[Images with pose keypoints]
──────
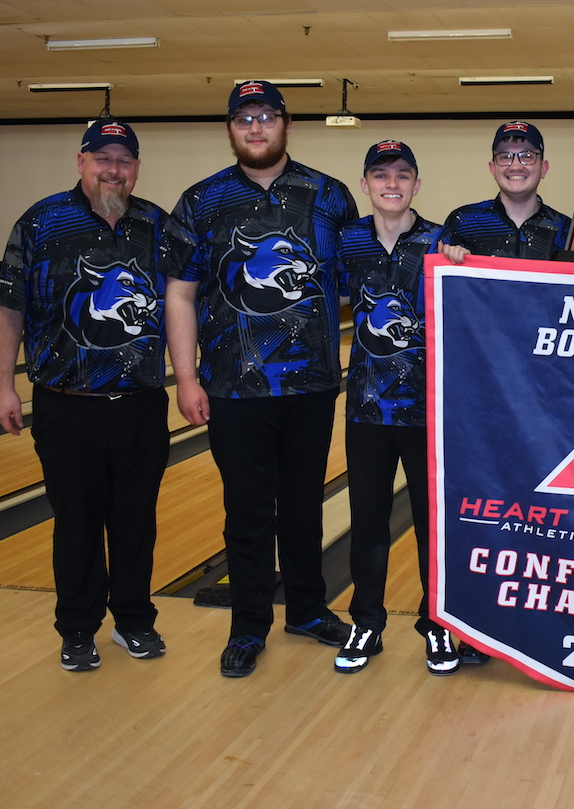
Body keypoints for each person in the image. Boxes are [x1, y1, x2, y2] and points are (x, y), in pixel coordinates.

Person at [165, 80, 356, 677]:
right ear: (230, 128)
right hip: (232, 387)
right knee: (247, 510)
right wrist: (186, 379)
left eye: (266, 117)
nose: (255, 128)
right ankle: (248, 625)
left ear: (285, 124)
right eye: (243, 118)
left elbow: (360, 279)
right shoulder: (201, 202)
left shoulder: (330, 196)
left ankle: (305, 608)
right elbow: (180, 293)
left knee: (303, 505)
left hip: (312, 384)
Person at [0, 119, 184, 671]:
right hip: (65, 403)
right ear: (81, 162)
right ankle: (77, 628)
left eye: (125, 160)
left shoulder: (157, 224)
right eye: (103, 158)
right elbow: (9, 309)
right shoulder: (40, 222)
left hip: (141, 403)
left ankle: (133, 621)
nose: (114, 170)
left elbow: (182, 304)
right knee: (76, 521)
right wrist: (4, 386)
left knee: (135, 519)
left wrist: (190, 377)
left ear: (136, 168)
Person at [330, 141, 461, 676]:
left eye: (402, 174)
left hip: (428, 412)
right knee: (368, 521)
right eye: (380, 174)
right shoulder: (347, 242)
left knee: (434, 523)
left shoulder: (442, 241)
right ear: (365, 184)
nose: (392, 183)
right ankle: (367, 621)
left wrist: (461, 265)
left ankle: (439, 626)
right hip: (365, 407)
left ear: (416, 184)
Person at [439, 121, 571, 263]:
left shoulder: (566, 230)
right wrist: (453, 259)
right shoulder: (462, 221)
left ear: (543, 168)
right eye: (505, 157)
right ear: (492, 169)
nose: (515, 166)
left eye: (527, 156)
──────
What this task involves. Which lines of the data contain the string "wrist"? Copy each one.

Your response.
right wrist: (186, 379)
right wrist: (4, 386)
left wrist: (190, 377)
left wrist: (461, 265)
right wrist: (453, 259)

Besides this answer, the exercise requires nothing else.